Shot in 28 days at a real Tokyo dump site, Dodes'ka-den is not a major work from the great Kurosawa. Although at the 1971 Academy Awards it was nominated for Best Foreign Film, its critical and financial failure only deepened the director's long-building depression, and we're fortunate that his suicide attempt -- cutting himself over two dozen times with a razor -- was also a failure. It was five years before he made another film.

But we are talking Kurosawa, and while his unfortunate characters are rather too plainly representative of "the human condition," Dodes'ka-den is in its own right a haunting interior look at society's outcasts, failures, and rejects. (Even if you've never before heard of Kurosawa, if you like Jim Jarmusch you should give this one a spin and spot the possible influences.) Its smattering of social realism mixes deftly with a strange melancholic whimsy. Dodes'ka-den need not be a grand-scale "Kurosawa film" on the order of Rashomon, Seven Samurai, or Ran to give us much that's effective, emotive, and beautiful. Followers of the master should seek it out as a telling work from a critical time in his personal and professional life. There's never a doubt that what you're seeing is a master craftsman putting his passions and labor onto a canvas that meant a lot to him.

An easy pick-up for Kurosawa devotees, the Criterion Collection's new DVD gives Dodes'ka-den a customary stellar presentation, with the film newly remastered to a colorful brilliance and vividness not seen before on home video editions. (DVD Beaver has posted comparison screenshots from this Criterion disc and the previous inferior DVD from Mei Ah.) Criterion has likewise improved the Japanese soundtrack (Dolby Digital mono) and the translation subtitles.

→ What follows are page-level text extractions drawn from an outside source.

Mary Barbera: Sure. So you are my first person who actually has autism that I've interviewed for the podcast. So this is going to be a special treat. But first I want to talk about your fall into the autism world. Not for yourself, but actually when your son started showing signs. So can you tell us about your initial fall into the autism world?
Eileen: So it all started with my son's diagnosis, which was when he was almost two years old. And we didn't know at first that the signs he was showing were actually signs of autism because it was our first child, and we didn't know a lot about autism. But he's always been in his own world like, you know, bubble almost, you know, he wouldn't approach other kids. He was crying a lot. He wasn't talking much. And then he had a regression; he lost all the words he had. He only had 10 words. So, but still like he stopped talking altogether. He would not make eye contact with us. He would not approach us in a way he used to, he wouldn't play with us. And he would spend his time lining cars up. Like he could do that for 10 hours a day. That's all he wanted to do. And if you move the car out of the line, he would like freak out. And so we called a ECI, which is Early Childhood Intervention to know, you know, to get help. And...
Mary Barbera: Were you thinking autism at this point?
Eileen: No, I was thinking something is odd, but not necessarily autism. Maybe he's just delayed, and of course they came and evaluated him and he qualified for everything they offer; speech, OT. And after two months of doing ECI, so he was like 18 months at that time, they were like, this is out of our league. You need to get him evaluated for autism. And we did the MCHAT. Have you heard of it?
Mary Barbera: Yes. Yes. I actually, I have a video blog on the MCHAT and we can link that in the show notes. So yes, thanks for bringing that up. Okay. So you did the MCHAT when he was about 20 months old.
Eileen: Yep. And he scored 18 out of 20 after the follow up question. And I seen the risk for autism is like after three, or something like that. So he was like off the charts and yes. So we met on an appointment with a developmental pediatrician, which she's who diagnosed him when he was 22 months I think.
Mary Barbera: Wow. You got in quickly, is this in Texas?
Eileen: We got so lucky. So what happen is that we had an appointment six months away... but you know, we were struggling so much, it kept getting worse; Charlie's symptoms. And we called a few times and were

Criterion has added a typical selection of authoritative extras. A 36-minute segment from Akira Kurosawa: It Is Wonderful to Create -- the comprehensive 2002 Toho Masterworks documentary series parceled out among Criterion's other Kurosawa DVDs -- focuses on the making of Dodes'ka-den and the unhappy years leading up to it, a time of severe professional setbacks for the esteemed director (such as getting fired from Tora! Tora! Tora! and rumors of deteriorating mental health). On hand are archival interviews with Kurosawa, actor Yoshitaka Zushi, script supervisor Teruyo Nogami, and others from the production.

Besides the theatrical trailer, the other big extra is the glossy 26-page booklet that includes an interview with Teruyo Nogami (writer, critic, and film lecturer who worked with Kurosawa on every film since 1950's Rashomon), and Kurosawa scholar Stephan Prince's fine essay, True Colors, which Criterion has posted for comments on the website's "online cinematheque."